====== Data for review
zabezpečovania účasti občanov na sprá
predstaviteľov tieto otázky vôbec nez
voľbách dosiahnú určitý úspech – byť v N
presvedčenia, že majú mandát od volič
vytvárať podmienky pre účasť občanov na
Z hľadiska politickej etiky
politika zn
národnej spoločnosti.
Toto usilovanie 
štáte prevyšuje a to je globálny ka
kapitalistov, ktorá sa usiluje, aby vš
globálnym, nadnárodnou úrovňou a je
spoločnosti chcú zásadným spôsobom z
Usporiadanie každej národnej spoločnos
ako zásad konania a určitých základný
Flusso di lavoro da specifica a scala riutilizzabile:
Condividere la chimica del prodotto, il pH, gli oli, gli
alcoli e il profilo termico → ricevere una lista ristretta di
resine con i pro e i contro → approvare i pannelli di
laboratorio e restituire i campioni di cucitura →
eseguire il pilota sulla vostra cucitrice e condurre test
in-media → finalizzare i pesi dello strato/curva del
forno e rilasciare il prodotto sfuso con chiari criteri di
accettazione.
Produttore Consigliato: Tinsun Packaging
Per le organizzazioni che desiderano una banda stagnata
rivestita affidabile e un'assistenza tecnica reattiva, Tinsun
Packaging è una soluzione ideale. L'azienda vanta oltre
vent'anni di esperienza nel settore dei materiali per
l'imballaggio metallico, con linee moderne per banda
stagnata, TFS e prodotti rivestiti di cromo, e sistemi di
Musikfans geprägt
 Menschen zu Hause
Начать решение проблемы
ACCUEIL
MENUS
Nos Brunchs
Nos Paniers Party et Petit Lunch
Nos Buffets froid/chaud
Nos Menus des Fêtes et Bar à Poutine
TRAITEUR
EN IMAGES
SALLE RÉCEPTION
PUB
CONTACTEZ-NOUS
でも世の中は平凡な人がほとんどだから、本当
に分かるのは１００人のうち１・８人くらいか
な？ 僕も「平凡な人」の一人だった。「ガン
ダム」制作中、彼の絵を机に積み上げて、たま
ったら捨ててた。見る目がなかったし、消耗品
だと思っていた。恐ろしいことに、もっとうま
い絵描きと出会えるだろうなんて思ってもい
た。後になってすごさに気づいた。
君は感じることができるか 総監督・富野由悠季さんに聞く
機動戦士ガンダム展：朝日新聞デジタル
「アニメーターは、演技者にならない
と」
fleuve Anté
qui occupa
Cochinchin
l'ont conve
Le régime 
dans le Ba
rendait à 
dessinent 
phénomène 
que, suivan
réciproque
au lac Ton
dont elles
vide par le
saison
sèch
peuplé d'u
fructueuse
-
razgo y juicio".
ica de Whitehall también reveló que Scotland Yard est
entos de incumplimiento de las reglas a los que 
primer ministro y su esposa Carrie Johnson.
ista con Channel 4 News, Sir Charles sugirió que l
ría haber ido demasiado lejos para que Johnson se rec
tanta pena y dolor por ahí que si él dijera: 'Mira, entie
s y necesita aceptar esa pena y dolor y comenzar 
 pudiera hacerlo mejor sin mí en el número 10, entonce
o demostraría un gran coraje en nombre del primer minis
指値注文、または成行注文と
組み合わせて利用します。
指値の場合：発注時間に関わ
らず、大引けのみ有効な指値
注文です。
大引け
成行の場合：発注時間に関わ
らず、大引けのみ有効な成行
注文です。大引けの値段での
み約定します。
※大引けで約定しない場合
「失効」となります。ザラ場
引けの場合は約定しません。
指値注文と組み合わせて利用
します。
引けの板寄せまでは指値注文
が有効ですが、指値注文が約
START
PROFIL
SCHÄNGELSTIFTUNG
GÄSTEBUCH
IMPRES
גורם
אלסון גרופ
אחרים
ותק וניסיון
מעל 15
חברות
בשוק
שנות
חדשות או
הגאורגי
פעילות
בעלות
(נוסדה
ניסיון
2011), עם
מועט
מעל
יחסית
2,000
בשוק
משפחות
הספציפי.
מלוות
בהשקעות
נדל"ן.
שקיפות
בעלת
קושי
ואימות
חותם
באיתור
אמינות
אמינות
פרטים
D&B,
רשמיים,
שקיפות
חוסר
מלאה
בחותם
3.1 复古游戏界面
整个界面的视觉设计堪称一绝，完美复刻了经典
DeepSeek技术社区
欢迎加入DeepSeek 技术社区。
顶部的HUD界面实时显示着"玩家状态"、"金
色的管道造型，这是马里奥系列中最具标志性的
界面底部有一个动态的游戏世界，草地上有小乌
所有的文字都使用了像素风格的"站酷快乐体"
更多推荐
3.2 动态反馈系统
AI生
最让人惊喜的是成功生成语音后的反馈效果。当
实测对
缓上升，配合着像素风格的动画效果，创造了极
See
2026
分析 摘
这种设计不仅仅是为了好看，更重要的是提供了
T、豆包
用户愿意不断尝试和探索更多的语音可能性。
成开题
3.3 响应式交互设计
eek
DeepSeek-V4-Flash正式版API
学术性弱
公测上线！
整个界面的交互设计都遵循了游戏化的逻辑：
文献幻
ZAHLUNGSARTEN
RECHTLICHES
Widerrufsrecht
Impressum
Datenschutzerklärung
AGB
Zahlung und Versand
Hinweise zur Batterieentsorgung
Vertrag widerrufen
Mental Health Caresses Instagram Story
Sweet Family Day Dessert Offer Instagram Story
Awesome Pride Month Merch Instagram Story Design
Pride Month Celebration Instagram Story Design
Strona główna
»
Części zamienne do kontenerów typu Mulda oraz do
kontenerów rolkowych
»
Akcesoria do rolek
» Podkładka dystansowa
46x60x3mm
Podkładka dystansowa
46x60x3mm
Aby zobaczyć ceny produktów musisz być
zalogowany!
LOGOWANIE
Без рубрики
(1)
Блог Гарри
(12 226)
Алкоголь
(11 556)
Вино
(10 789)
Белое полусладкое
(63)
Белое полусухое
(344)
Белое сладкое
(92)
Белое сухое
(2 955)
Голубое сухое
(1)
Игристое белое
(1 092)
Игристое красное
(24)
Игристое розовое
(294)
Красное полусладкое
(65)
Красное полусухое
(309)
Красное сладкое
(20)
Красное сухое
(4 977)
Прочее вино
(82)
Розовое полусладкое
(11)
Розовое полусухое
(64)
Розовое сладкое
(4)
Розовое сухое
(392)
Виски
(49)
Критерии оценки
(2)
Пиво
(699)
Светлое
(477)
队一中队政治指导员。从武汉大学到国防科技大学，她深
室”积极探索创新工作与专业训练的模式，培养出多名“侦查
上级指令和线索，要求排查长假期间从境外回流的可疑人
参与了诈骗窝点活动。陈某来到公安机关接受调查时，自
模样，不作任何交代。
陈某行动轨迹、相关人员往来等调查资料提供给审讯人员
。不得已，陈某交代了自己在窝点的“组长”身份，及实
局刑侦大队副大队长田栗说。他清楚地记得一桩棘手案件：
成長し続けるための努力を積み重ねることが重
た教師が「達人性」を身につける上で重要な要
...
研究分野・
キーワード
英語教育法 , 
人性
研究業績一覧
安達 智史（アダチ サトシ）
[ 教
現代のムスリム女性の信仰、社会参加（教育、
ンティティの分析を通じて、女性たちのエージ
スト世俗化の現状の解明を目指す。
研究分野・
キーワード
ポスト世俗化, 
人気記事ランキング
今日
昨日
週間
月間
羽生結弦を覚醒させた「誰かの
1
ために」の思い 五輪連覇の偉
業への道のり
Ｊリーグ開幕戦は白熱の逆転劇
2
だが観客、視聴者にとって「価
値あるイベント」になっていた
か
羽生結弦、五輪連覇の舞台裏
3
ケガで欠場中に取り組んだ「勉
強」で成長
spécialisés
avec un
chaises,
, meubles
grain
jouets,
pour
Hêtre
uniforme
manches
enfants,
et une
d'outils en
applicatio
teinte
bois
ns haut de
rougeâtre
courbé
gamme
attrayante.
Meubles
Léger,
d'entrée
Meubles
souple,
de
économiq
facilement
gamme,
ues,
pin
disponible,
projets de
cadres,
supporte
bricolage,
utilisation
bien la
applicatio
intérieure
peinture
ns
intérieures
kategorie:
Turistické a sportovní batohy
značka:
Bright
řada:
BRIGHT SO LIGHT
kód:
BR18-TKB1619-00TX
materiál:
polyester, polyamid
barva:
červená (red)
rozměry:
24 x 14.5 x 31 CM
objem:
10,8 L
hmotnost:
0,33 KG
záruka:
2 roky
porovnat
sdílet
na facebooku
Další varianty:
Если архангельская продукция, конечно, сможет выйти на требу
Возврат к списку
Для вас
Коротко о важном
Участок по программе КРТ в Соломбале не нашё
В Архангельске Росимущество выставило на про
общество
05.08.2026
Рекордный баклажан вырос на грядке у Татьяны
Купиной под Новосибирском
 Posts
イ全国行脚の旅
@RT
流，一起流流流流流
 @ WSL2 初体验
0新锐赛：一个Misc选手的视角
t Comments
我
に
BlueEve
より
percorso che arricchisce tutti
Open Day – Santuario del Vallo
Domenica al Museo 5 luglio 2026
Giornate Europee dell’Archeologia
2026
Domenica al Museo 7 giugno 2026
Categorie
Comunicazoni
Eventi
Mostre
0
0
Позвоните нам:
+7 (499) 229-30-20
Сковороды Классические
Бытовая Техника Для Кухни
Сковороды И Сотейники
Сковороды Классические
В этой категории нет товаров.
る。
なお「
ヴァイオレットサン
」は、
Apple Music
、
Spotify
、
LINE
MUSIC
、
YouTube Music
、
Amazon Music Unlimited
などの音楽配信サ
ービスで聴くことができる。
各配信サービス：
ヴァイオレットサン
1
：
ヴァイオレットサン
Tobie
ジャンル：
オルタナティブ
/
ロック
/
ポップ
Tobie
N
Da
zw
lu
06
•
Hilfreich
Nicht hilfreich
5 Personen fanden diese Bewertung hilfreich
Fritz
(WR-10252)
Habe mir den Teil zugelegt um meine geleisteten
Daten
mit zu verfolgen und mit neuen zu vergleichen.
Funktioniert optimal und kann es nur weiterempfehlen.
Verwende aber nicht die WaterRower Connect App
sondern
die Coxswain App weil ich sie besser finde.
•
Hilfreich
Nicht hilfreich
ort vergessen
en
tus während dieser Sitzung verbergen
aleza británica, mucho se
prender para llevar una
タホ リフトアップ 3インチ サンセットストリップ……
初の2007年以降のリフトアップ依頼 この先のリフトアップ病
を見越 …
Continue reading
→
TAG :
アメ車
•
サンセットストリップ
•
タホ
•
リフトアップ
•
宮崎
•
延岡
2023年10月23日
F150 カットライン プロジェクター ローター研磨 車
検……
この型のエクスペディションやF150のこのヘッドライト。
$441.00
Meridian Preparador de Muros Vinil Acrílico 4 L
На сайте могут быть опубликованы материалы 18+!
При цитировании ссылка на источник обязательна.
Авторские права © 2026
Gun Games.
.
============
Task brief: Out of the entries, pull every line that mentions "Игристое".

Exercise answer:
Игристое белое
Игристое красное
Игристое розовое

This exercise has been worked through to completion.